§ Exercise prompt
Transcribe the whole listing below. Pictures do not go in the copy.

§ Data extract
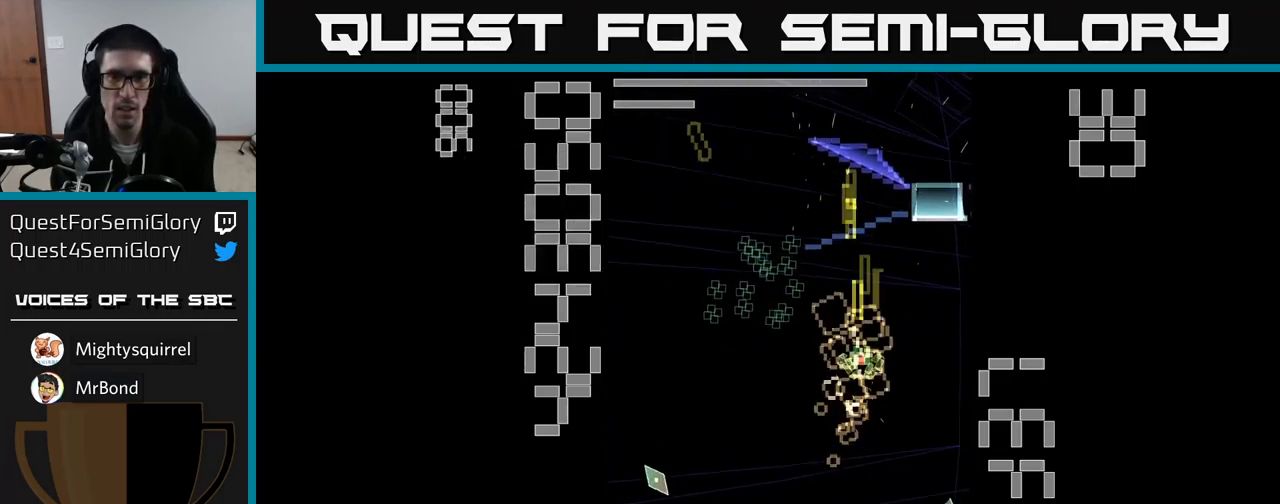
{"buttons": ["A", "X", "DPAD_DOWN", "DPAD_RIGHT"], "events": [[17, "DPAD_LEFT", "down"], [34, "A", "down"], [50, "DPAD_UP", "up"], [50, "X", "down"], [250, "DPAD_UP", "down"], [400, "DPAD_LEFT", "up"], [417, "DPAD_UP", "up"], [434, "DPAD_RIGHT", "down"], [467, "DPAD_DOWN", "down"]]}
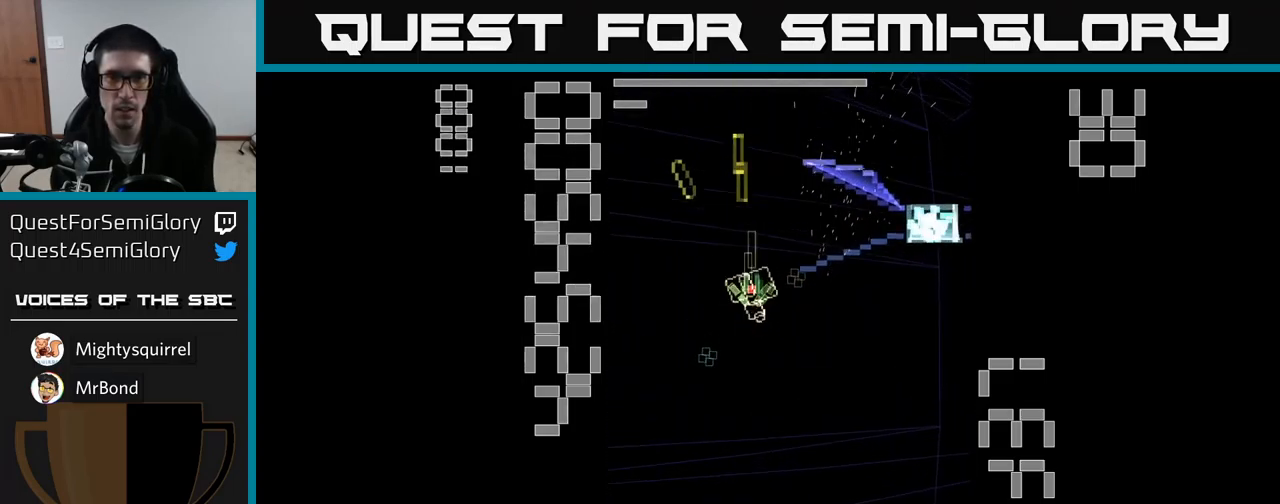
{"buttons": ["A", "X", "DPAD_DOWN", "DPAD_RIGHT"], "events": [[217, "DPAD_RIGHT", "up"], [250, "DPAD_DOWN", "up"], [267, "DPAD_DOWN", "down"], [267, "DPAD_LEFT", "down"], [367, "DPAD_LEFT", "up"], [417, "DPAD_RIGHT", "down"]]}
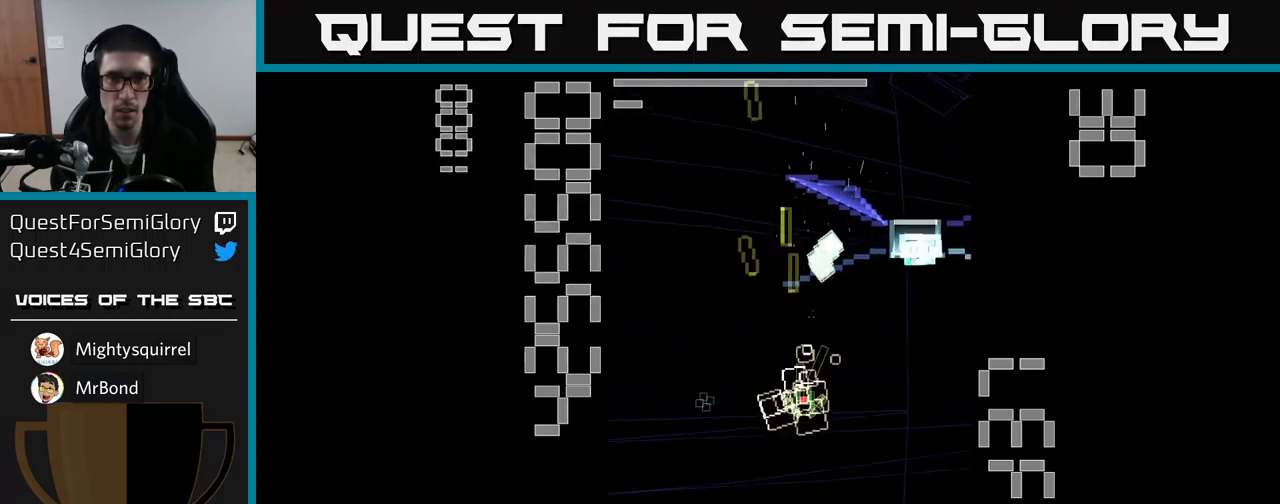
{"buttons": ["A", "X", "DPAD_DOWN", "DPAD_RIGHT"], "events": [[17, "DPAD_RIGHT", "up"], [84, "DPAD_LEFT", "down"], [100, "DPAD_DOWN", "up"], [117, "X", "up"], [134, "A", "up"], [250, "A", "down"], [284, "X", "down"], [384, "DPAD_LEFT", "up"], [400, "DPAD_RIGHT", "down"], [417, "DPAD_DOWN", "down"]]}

§ Solved exercise
{"buttons": ["A", "X", "DPAD_DOWN", "DPAD_RIGHT"], "events": [[17, "DPAD_LEFT", "down"], [34, "A", "down"], [50, "DPAD_UP", "up"], [50, "X", "down"], [250, "DPAD_UP", "down"], [400, "DPAD_LEFT", "up"], [417, "DPAD_UP", "up"], [434, "DPAD_RIGHT", "down"], [467, "DPAD_DOWN", "down"]]}
{"buttons": ["A", "X", "DPAD_DOWN", "DPAD_RIGHT"], "events": [[217, "DPAD_RIGHT", "up"], [250, "DPAD_DOWN", "up"], [267, "DPAD_DOWN", "down"], [267, "DPAD_LEFT", "down"], [367, "DPAD_LEFT", "up"], [417, "DPAD_RIGHT", "down"]]}
{"buttons": ["A", "X", "DPAD_DOWN", "DPAD_RIGHT"], "events": [[17, "DPAD_RIGHT", "up"], [84, "DPAD_LEFT", "down"], [100, "DPAD_DOWN", "up"], [117, "X", "up"], [134, "A", "up"], [250, "A", "down"], [284, "X", "down"], [384, "DPAD_LEFT", "up"], [400, "DPAD_RIGHT", "down"], [417, "DPAD_DOWN", "down"]]}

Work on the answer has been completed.